Ayn Rand was furious when she heard that Howard Roark's speech at the trial was being trimmed, chiefly because it was considered long, rambling and confusing, especially to Gary Cooper who didn't understand it. She got the studio to make sure that the speech was untouched and in its entirety in the finished product.
Warner Bros. approached Frank Lloyd Wright (who had been the inspiration for Ayn Rand's character, Howard Roark), and asked him to submit some architectural designs to be used in the film. However, the studio balked when Wright requested his usual fee of $250,000, and decided instead to leave the designs to the film's art director, Edward Carrere.
The film's failure was largely attributed to Gary Cooper, who at 47 was much older than his twenty-something character and was considered by many critics to be unconvincing playing a man with high ideals.
Michael Cimino planned to do a remake with United Artists, but the colossal failure of " Heavens Gate" meant that it was almost 5 years before he stood behind a camera again, and UA had since gone into bankruptcy.
The view from Gail Wynand's office appears to be the view from the dome of the former New York World Building on Park Row, which contained the office of publisher Joseph Pulitzer Jr., the World's publisher. Despite this, the character of Gail Wynand is believed to be based on Pulitzer's arch-rival William Randolph Hearst.

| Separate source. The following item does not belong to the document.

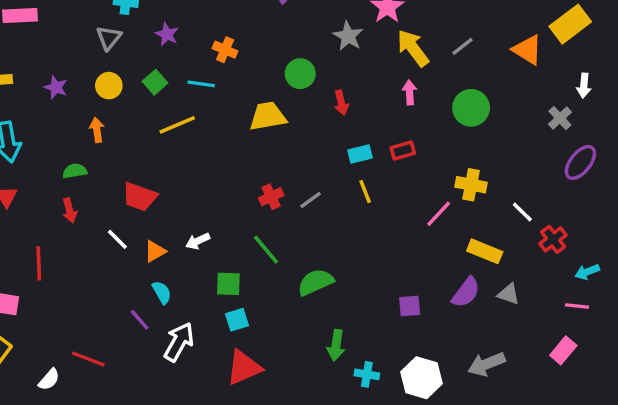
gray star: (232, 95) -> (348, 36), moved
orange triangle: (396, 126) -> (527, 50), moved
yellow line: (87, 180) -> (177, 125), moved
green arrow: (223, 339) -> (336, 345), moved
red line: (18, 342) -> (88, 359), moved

Patricia Neal said in an autobiography that the sudden unavailability of a stunt woman meant that she had to learn to ride a horse for the riding scenes, including the frenetic cross-country gallop to the quarry. Since she only needed to be seen close-up in the saddle during the brief angry confrontation with Roark and her character was only seen when actually riding in silhouette and in distance-shots, someone with real riding skills could have stood in for Neal at any time during production for this 'second unit' footage; there would have been no sense in risking injury to the star.